Brasil 2022: se em 2018 o horizonte era assustador, hoje o cenário é devastador. A promessa de destruição se tornou realidade e segue apresentando, todos os dias, o risco de destruir o que resta do país. É um projeto de destruição da democracia “por dentro”. Já fez desmoronar as políticas ambientais, culturais e científicas e as políticas anticorrupção. Pretende destruir importantes políticas de inclusão, como as cotas para negros, e incluir políticas que trarão mais mortes, como a ampliação do porte de armas e um conceito de excludente de ilicitude mais amplo. Visa tornar a democracia impossível pela própria destruição dos dados sobre o país.
Os governos anteriores têm sua parcela de responsabilidade nesse cenário. Sabemos que chegamos aqui por conta da falta de escuta a demandas muito concretas de um Brasil que muito mudou desde o 1o governo de Luís Inácio Lula da Silva. Essas demandas não foram escutadas nas manifestações de 2013 e seguiram não sendo escutadas desde então. Precisamos de novas escutas, que levem em conta as lutas por novos direitos e ao mesmo tempo a procura emergente por segurança e valores diante das violentas transformações do mundo.
Sabemos de tudo isso e, evidentemente, é difícil imaginar que, para sair disso tudo, tenhamos de votar em tudo isso que parece o mesmo, mas já não é. É, portanto, precisamente sobre isso que precisamos conversar. Nos últimos dias, várias personalidades políticas do campo democrático se manifestaram a favor de Lula. Algumas se manifestaram desde o início por oportunidade eleitoral, outras se manifestaram mais recentemente diante dos resultados do 1o turno que sinalizam não apenas uma possibilidade de vitória de Jair Bolsonaro como, muito concretamente, o avanço do bolsonarismo: nascido no Rio de Janeiro e armado até os dentes, o fenômeno se expandiu a nível nacional, com penetração em todos os poderes, e chega a preocupar num cenário internacional extremamente conturbado por ameaças à democracia inclusive pela guerra.

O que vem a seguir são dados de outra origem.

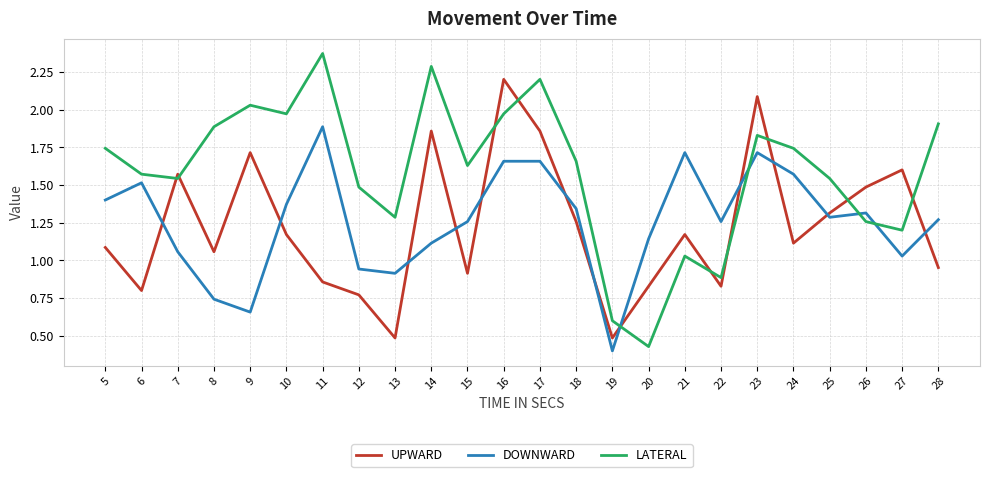

After their last crossing, which series has the higher values: DOWNWARD or LATERAL?

LATERAL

Estamos falando de Marina Silva, de Fernando Henrique Cardoso, dos economistas que fabricaram o “plano Real” e, sobretudo, de Ciro Gomes e de Simone Tebet. A partir de cada caminhada até esse momento histórico que são as eleições de 2022, cada um expressou sua rejeição ao governo Bolsonaro, seja indiretamente aderindo à decisão do partido seja muito diretamente apresentando propostas para um eventual governo Lula. No jogo da democracia representativa, esses posicionamentos são fundamentais tanto para o 2o turno quanto para os enfrentamentos do futuro, mas são insuficientes sem os posicionamentos da sociedade, de todos e cada um de nós.

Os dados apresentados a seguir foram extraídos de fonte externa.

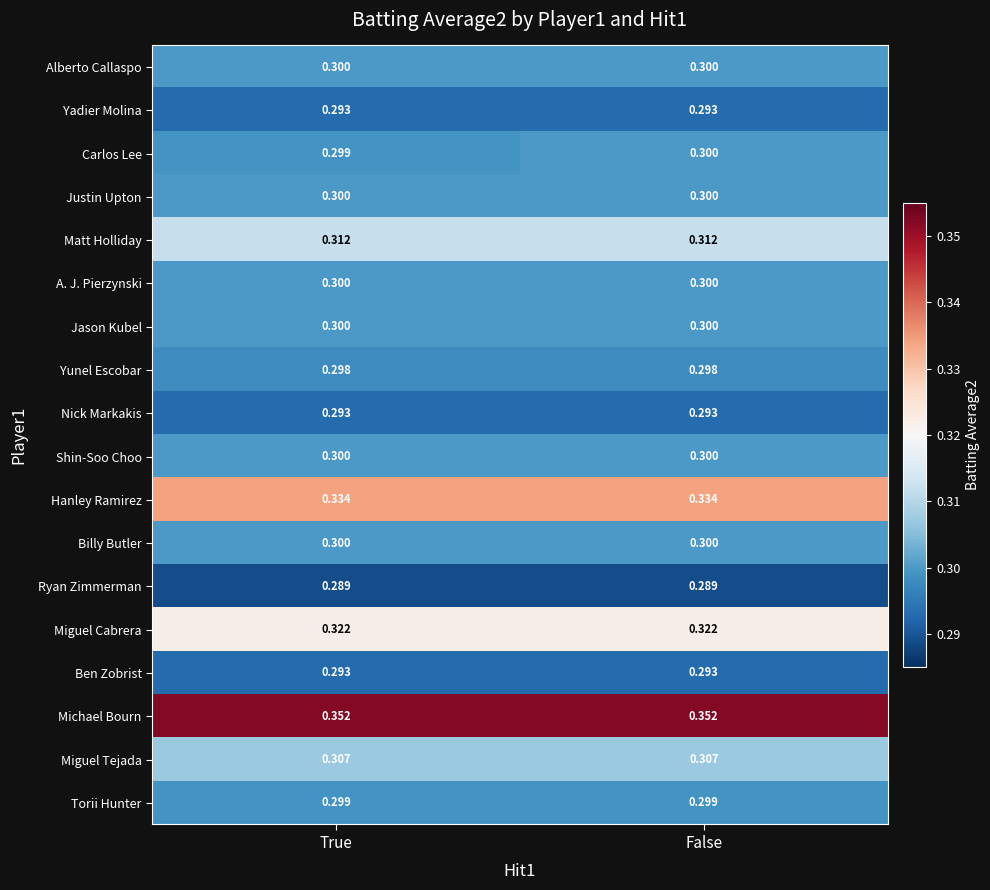

Which series has the largest total across all categories?

Michael Bourn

O voto contra Bolsonaro é um ato de justiça: se pensarmos que o voto deve colocar na balança o “mal menor” contra o “mal maior”, o voto contra Bolsonaro afirma que os R$ 600,00 do Auxílio Brasil jamais pagarão a dívida de mais de 600.000 mortos brasileiros. O voto contra Bolsonaro é um ato de justiça por todos os brasileiros que se foram sem vacina, sem oxigênio, sem tratamento adequado e no sofrimento.
O voto contra Bolsonaro não é um ato de fé em Lula. Não se trata de um voto de devoto e tampouco de um voto de esperança, não se deve esperar do campo hegemônico da esquerda, com seu partido e candidato à Presidência qualquer ato de contrição.

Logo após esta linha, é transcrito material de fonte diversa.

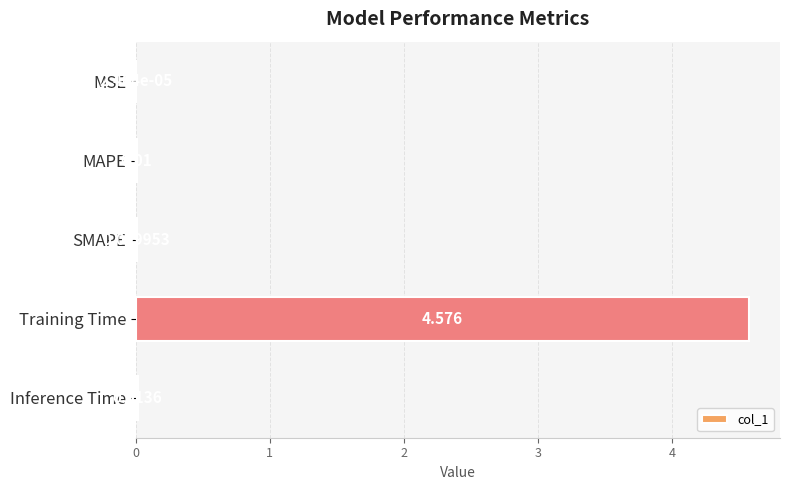

At which category does the chart reach its peak across all series?

Training Time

Não se deve esperar nada e sim exigir muito.
O posicionamento contra Bolsonaro com voto em Lula é um ato político, ou seja, um ato para fazer valer seu voto: votar em Lula para poder cobrar nos palanques, nas ruas, no Congresso; votar em Lula para exigir participação na elaboração de um projeto que sequer mostrou a sua cara tamanha são as dificuldades de composição ou recomposição de uma frente ampla democrática, sem hegemonia partidária. As alternativas não vieram de uma 3a via convencional e tampouco de experimentos políticos de democracia direta. As alternativas simplesmente não vieram, mas quem sabe poderão emergir agora, diante da urgência e por outras táticas.
É preciso coragem e relançar os dados, todos os dados! O jogo não está dado. Relançar os dados com coragem política é votar em Lula contra Bolsonaro. É um ato político, mas também um gesto afetivo para criar novas alianças e mesmo amizades políticas e novas relações para o futuro.